The Employees’ Provident Fund Organisation (EPFO), the government’s premier retirement fund, is said to be considering an increase in its equity allocation to 25 per cent. It first began to invest five per cent of incremental inflows in equities starting 2015; that has since risen to 15 per cent.
This comes amid government bond yields staying well below the returns that EPFO pays its members. Equity returns have been more than twice as much as those on bonds over the last few years. The average equity returns for key market indices over the last five years were 18 per cent. The average March-end 10-year government bond yield was less than 7 per cent over the same period.
The latest available data shows limited equity exposure. The EPFO had invested around Rs 1.23 trillion in exchange-traded funds (ETF) as of FY21. Its debt investments were worth Rs 14.46 trillion.
The bulk of the EPFO’s investments are in government securities. This makes the 10-year yield a close proxy of the approximate returns it has got over the years. The EPFO announced that it would provide returns of 8.1 per cent for the financial year 2021-22 (FY22), reportedly the lowest in around 40 years. The 10-year government yield is currently around 7.5 per cent.
Debt market yields have been low, especially since the pandemic’s outbreak. Central banks have reduced borrowing costs by cutting interest rates to support the economy. This has reduced the returns available to investors such as the EPFO. Equity returns have been significantly higher as markets rallied after governments across the world provided stimulus to limit the adverse effects of the pandemic.
Equity investments deliverhigher returns relative to debt investments even without the situation that Covid-19 created. Academic studies have suggested that equity returns tend to be higher because of the additional risk involved in investing in the share market.
Investors can usually expect a return premium of 4-6 per cent on equity investments compared with bonds, according to a 2003 study entitled, ‘Long-run stock returns: participating in the real economy’ by Roger G Ibbotson of Yale University and Peng Chen of Dimensional Fund Advisors.
“For long-term investors, such as pension funds and individuals saving for retirement, stocks should continue to be a favoured asset class in a diversified portfolio,” it said.
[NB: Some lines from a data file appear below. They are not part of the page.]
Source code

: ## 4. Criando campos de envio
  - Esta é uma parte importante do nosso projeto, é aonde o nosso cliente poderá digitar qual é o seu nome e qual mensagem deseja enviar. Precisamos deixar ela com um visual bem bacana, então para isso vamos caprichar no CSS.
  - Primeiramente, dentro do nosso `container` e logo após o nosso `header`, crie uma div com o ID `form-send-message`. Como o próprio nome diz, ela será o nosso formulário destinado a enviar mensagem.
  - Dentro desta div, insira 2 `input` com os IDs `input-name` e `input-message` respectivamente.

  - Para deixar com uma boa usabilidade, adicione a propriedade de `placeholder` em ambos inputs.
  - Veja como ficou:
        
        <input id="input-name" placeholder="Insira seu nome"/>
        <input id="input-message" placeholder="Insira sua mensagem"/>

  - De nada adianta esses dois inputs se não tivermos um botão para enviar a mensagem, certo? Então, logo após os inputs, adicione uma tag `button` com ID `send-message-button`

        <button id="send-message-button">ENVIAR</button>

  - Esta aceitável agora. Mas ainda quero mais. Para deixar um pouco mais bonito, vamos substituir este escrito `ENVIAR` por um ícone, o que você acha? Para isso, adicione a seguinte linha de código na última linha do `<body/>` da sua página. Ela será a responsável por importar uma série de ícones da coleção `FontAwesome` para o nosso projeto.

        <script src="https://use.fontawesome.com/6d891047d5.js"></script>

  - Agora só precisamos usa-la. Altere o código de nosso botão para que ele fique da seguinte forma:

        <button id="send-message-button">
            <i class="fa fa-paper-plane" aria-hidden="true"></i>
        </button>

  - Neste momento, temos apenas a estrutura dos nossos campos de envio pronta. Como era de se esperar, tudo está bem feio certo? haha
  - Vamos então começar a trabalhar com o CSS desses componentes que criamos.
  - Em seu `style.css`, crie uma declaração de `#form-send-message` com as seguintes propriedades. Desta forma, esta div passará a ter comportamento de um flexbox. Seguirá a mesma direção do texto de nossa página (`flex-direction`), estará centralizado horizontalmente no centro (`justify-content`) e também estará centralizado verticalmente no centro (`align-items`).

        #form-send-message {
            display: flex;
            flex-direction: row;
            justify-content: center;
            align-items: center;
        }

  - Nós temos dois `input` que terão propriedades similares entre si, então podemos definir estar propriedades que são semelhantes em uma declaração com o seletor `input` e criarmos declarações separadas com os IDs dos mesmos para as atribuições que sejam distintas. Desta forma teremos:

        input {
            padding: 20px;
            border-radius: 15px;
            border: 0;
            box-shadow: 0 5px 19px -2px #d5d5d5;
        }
Not all equity investments are equal, however. The EPFO invests in ETFs that seek to match the returns of key equity indices. This includes the S&P BSE Sensex and the Nifty50 index. Both have delivered high returns. It has also invested in a basket of public sector companies. The Nifty CPSE index has generated even lower returns than the bond market over the last five years.
In fact, the CPSE index returns have been lower than either the Nifty 50 or the S&P BSE Sensex in 14 out of the last 18 years, according to available data (see chart 2).
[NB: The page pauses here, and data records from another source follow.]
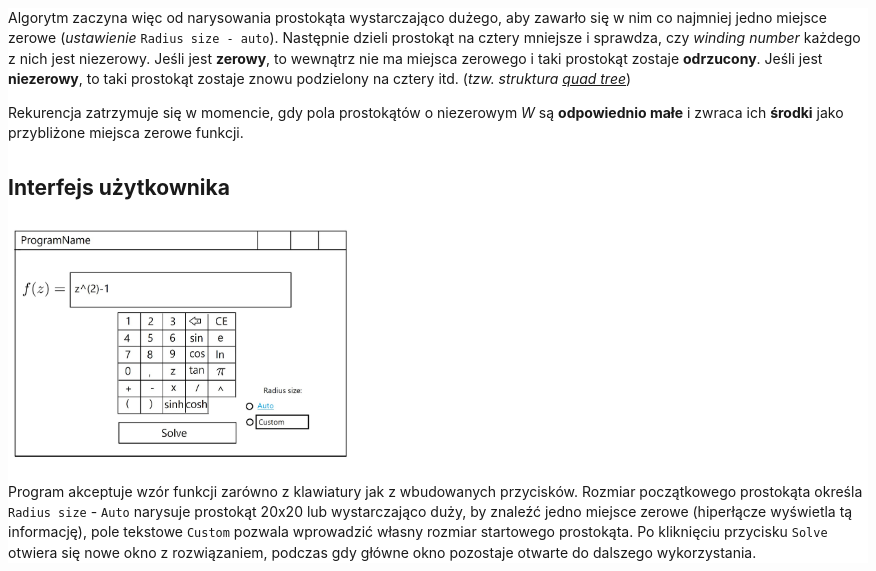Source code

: Algorytm zaczyna więc od narysowania prostokąta wystarczająco dużego, aby zawarło się w nim co najmniej jedno miejsce zerowe (_ustawienie_ `Radius size - auto`). Następnie dzieli prostokąt na cztery mniejsze i sprawdza, czy _winding number_ każdego z nich jest niezerowy. Jeśli jest **zerowy**, to wewnątrz nie ma miejsca zerowego i taki prostokąt zostaje **odrzucony**. Jeśli jest **niezerowy**, to taki prostokąt zostaje znowu podzielony na cztery itd. (_tzw. struktura [quad tree](https://en.wikipedia.org/wiki/Quadtree)_)

Rekurencja zatrzymuje się w momencie, gdy pola prostokątów o niezerowym _W_ są **odpowiednio małe** i zwraca ich **środki** jako przybliżone miejsca zerowe funkcji.

## Interfejs użytkownika

<img src="main_window.jpg" alt="iospace" width="350"/>

Program akceptuje wzór funkcji zarówno z klawiatury jak z wbudowanych przycisków. Rozmiar początkowego prostokąta określa `Radius size` - `Auto` narysuje prostokąt 20x20 lub wystarczająco duży, by znaleźć jedno miejsce zerowe (hiperłącze wyświetla tą informację), pole tekstowe `Custom` pozwala wprowadzić własny rozmiar startowego prostokąta. Po kliknięciu przycisku `Solve` otwiera się nowe okno z rozwiązaniem, podczas gdy główne okno pozostaje otwarte do dalszego wykorzystania.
The EPFO also takes limited exposure to non-government paper. An analysis of data from Bloomberg shows that the highest rated (‘AAA’) corporate debt has consistently generated higher returns than government bonds. There is an average difference of 93 basis points over the last five years, based on March-end yields. A hundred basis points is one percentage point.
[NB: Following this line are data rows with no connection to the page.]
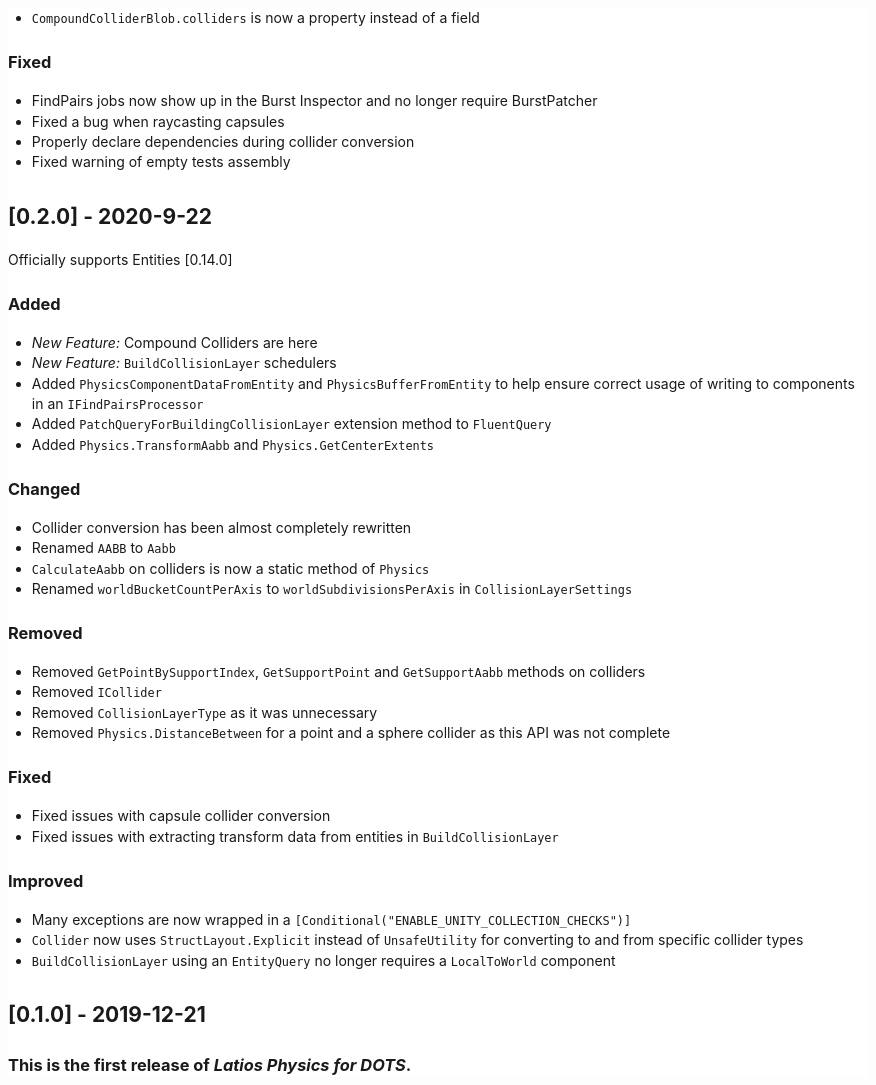 -   `CompoundColliderBlob.colliders` is now a property instead of a field

### Fixed

-   FindPairs jobs now show up in the Burst Inspector and no longer require
    BurstPatcher
-   Fixed a bug when raycasting capsules
-   Properly declare dependencies during collider conversion
-   Fixed warning of empty tests assembly

## [0.2.0] - 2020-9-22

Officially supports Entities [0.14.0]

### Added

-   *New Feature:* Compound Colliders are here
-   *New Feature:* `BuildCollisionLayer` schedulers
-   Added `PhysicsComponentDataFromEntity` and `PhysicsBufferFromEntity` to help
    ensure correct usage of writing to components in an `IFindPairsProcessor`
-   Added `PatchQueryForBuildingCollisionLayer` extension method to
    `FluentQuery`
-   Added `Physics.TransformAabb` and `Physics.GetCenterExtents`

### Changed

-   Collider conversion has been almost completely rewritten
-   Renamed `AABB` to `Aabb`
-   `CalculateAabb` on colliders is now a static method of `Physics`
-   Renamed `worldBucketCountPerAxis` to `worldSubdivisionsPerAxis` in
    `CollisionLayerSettings`

### Removed

-   Removed `GetPointBySupportIndex`, `GetSupportPoint` and `GetSupportAabb`
    methods on colliders
-   Removed `ICollider`
-   Removed `CollisionLayerType` as it was unnecessary
-   Removed `Physics.DistanceBetween` for a point and a sphere collider as this
    API was not complete

### Fixed

-   Fixed issues with capsule collider conversion
-   Fixed issues with extracting transform data from entities in
    `BuildCollisionLayer`

### Improved

-   Many exceptions are now wrapped in a
    `[Conditional("ENABLE_UNITY_COLLECTION_CHECKS")]`
-   `Collider` now uses `StructLayout.Explicit` instead of `UnsafeUtility` for
    converting to and from specific collider types
-   `BuildCollisionLayer` using an `EntityQuery` no longer requires a
    `LocalToWorld` component

## [0.1.0] - 2019-12-21

### This is the first release of *Latios Physics for DOTS*.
Equity returns are more than 11 per cent higher on average.The EPFO may eventually have to step outside the two main indices, according to a 2021 World Bank report, titled Asian Provident Funds: Meeting Tomorrow’s Challenges by Richard Jackson and Evan Inglis. “…limiting equity investment to ETFs that track the two major domestic market indices may not be optimal in the long run. Over time, the EPFO will need to take a more sophisticated approach to investing in domestic equities. It will also need to consider global diversification of the EPF investment portfolio,” it said.